At the first day of the winter TCA in Pasadena, PBS president and CEO Paula Kerger found herself defending the mission of public broadcasting against comparisons to the mission of cable television — most notably HBO — particularly in light of PBS’ continued struggle to survive with dwindling public support. Prompting questions from journalists during the panel was a recent New York Times article that focused on PBS’ multiple-Emmy-winning Downton Abbey, which premiered on the “Masterpiece” anthology last January and has been widely compared to the type of programming one might view on HBO. PBS had launched an aggressive, network-style Emmy campaign for the series. Also fueling the discussion was PBS’ marketing campaign for Ken Burns’ Prohibition series, which piggybacked on the promotional blitz for HBO’s Boardwalk Empire, Martin Scorsese’s Prohibition-era drama series, by holding a joint roundtable discussion with PBS darling Burns and creators of the HBO series. Said Kerger: “I think what the article was talking about was, first, it was focused on Downton being a hit — it’s funny how many people have told me that PBS was cool again, I always thought it was cool, but that’s my opinion.” She said the only relevant comparison between HBO and today’s PBS is “we both produce quality programming.”
Kerger talked about how PBS, like cable and network TV, is becoming more aggressive in using social media and online resources to promote and brand programming, citing PBS web series that are being test-marketed online but may someday move to being shown on PBS. However, she bristled a bit at the suggestion that using marketing techniques embraced by commercial television dilutes the public broadcasting mission. “I’m not criticizing commercial television; I love TV, but I’m not in the same business as anyone else that will stand on this stage,” she said, referring to the ongoing TCA which in ensuing days will bring in executives from cable and broadcast networks.
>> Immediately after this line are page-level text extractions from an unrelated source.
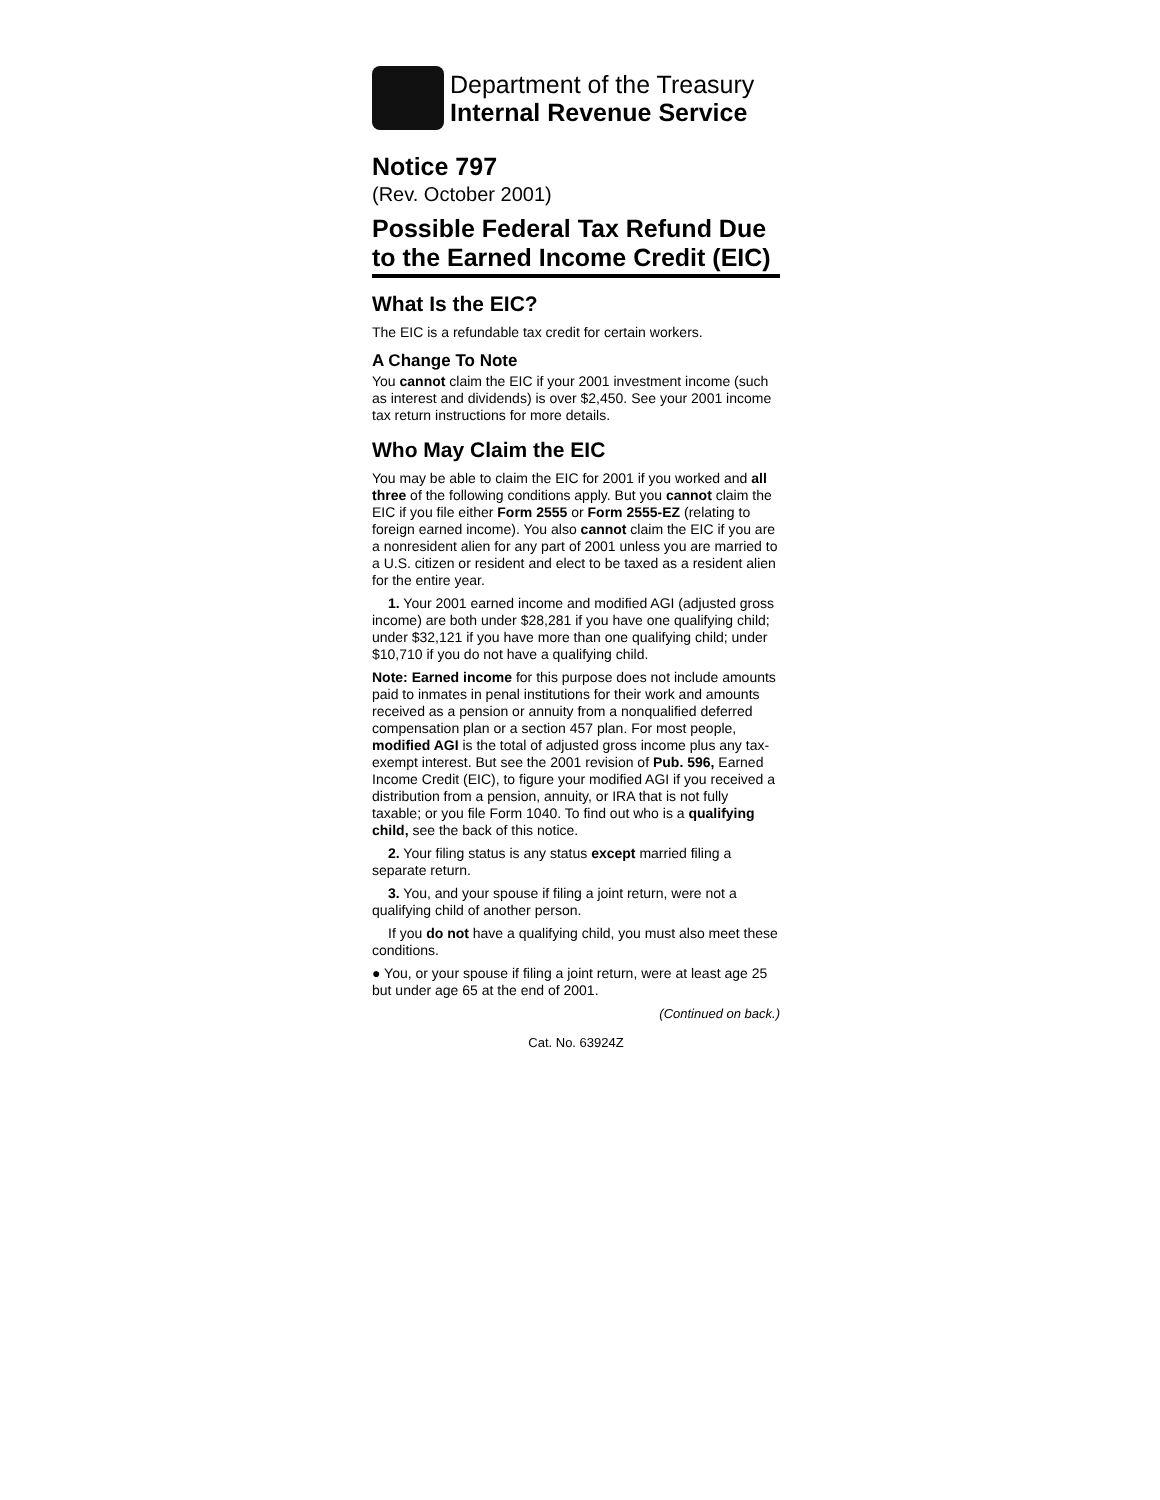Department of the Treasury
Internal Revenue Service
Notice 797
(Rev. October 2001)
Possible Federal Tax Refund Due to the Earned Income Credit (EIC)
What Is the EIC?
The EIC is a refundable tax credit for certain workers.
A Change To Note
You cannot claim the EIC if your 2001 investment income (such as interest and dividends) is over $2,450. See your 2001 income tax return instructions for more details.
Who May Claim the EIC
You may be able to claim the EIC for 2001 if you worked and all three of the following conditions apply. But you cannot claim the EIC if you file either Form 2555 or Form 2555-EZ (relating to foreign earned income). You also cannot claim the EIC if you are a nonresident alien for any part of 2001 unless you are married to a U.S. citizen or resident and elect to be taxed as a resident alien for the entire year.
1. Your 2001 earned income and modified AGI (adjusted gross income) are both under $28,281 if you have one qualifying child; under $32,121 if you have more than one qualifying child; under $10,710 if you do not have a qualifying child.
Note: Earned income for this purpose does not include amounts paid to inmates in penal institutions for their work and amounts received as a pension or annuity from a nonqualified deferred compensation plan or a section 457 plan. For most people, modified AGI is the total of adjusted gross income plus any tax-exempt interest. But see the 2001 revision of Pub. 596, Earned Income Credit (EIC), to figure your modified AGI if you received a distribution from a pension, annuity, or IRA that is not fully taxable; or you file Form 1040. To find out who is a qualifying child, see the back of this notice.
2. Your filing status is any status except married filing a separate return.
3. You, and your spouse if filing a joint return, were not a qualifying child of another person.
If you do not have a qualifying child, you must also meet these conditions.
● You, or your spouse if filing a joint return, were at least age 25 but under age 65 at the end of 2001.
(Continued on back.)
Cat. No. 63924Z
She referred to those networks as being driving by “Wall Street, not Main Street,” and noted that PBS is still ahead of the pack in offering quality arts, science and history programming.
Kerger also addressed a question about whether, Market Wars, a newly announced competition series developed out of the successful Antiques Roadshow franchise, means that PBS is selling out, so to speak, to reality television “ It’s clear that reality shows have not taken over PBS, but we think there is a place for smart, reality television,” she said.
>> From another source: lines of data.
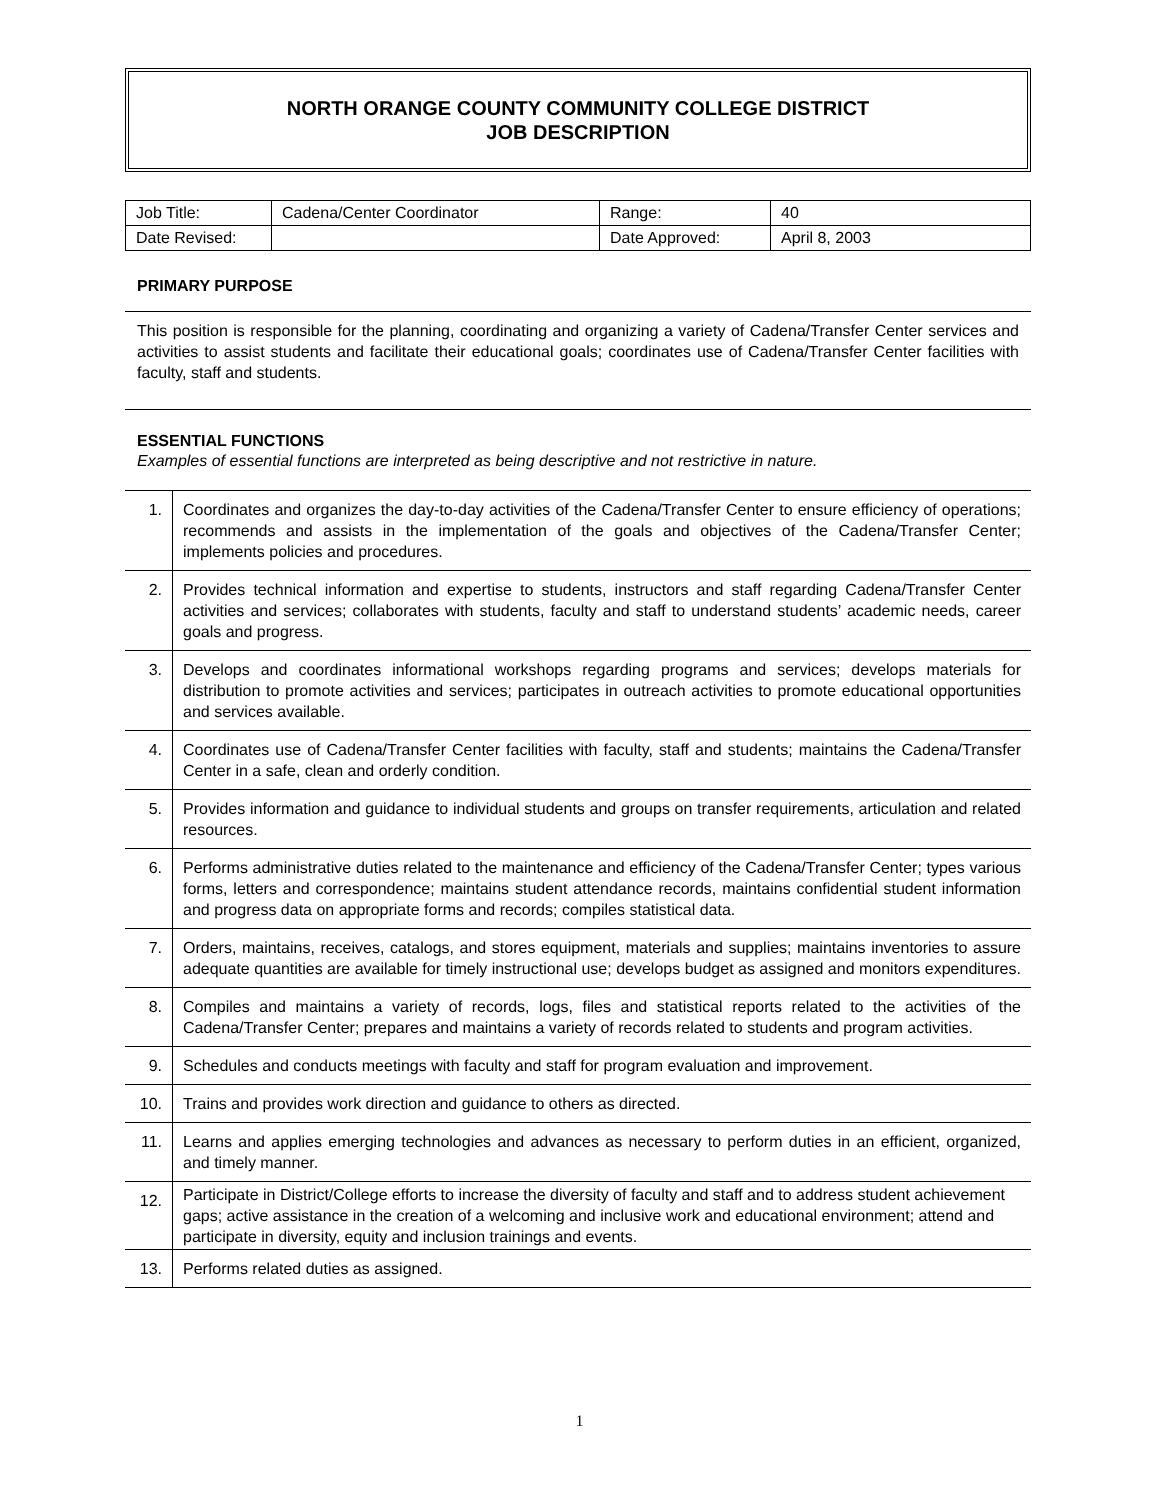NORTH ORANGE COUNTY COMMUNITY COLLEGE DISTRICT
JOB DESCRIPTION
| Job Title: | Cadena/Center Coordinator | Range: | 40 |
| Date Revised: | | Date Approved: | April 8, 2003 |
PRIMARY PURPOSE
This position is responsible for the planning, coordinating and organizing a variety of Cadena/Transfer Center services and activities to assist students and facilitate their educational goals; coordinates use of Cadena/Transfer Center facilities with faculty, staff and students.
ESSENTIAL FUNCTIONS
Examples of essential functions are interpreted as being descriptive and not restrictive in nature.
| 1. | Coordinates and organizes the day-to-day activities of the Cadena/Transfer Center to ensure efficiency of operations; recommends and assists in the implementation of the goals and objectives of the Cadena/Transfer Center; implements policies and procedures. |
| 2. | Provides technical information and expertise to students, instructors and staff regarding Cadena/Transfer Center activities and services; collaborates with students, faculty and staff to understand students’ academic needs, career goals and progress. |
| 3. | Develops and coordinates informational workshops regarding programs and services; develops materials for distribution to promote activities and services; participates in outreach activities to promote educational opportunities and services available. |
| 4. | Coordinates use of Cadena/Transfer Center facilities with faculty, staff and students; maintains the Cadena/Transfer Center in a safe, clean and orderly condition. |
| 5. | Provides information and guidance to individual students and groups on transfer requirements, articulation and related resources. |
| 6. | Performs administrative duties related to the maintenance and efficiency of the Cadena/Transfer Center; types various forms, letters and correspondence; maintains student attendance records, maintains confidential student information and progress data on appropriate forms and records; compiles statistical data. |
| 7. | Orders, maintains, receives, catalogs, and stores equipment, materials and supplies; maintains inventories to assure adequate quantities are available for timely instructional use; develops budget as assigned and monitors expenditures. |
| 8. | Compiles and maintains a variety of records, logs, files and statistical reports related to the activities of the Cadena/Transfer Center; prepares and maintains a variety of records related to students and program activities. |
| 9. | Schedules and conducts meetings with faculty and staff for program evaluation and improvement. |
| 10. | Trains and provides work direction and guidance to others as directed. |
| 11. | Learns and applies emerging technologies and advances as necessary to perform duties in an efficient, organized, and timely manner. |
| 12. | Participate in District/College efforts to increase the diversity of faculty and staff and to address student achievement gaps; active assistance in the creation of a welcoming and inclusive work and educational environment; attend and participate in diversity, equity and inclusion trainings and events. |
| 13. | Performs related duties as assigned. |
1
Kerger also said that all of PBS news programs would offer expanded coverage of the 2012 presidential campaign. And she was called upon to address Republican hopeful Mitt Romney’s recent call to end federal funding for PBS — proposing that public broadcasting could make up for the cut by running ads. Kerger said bluntly that PBS could not survive without government funding, saying that in the aggregate federal funding represents about 15% of PBS funding. “I m glad that he said that he liked public broadcasting; we have always had bipartisan support,” she said. “[But] that money could not be made up. I hope what we hope to do is to make it clear to our officials that we have broad public support. The one group that elected officials listen to is our constituents.”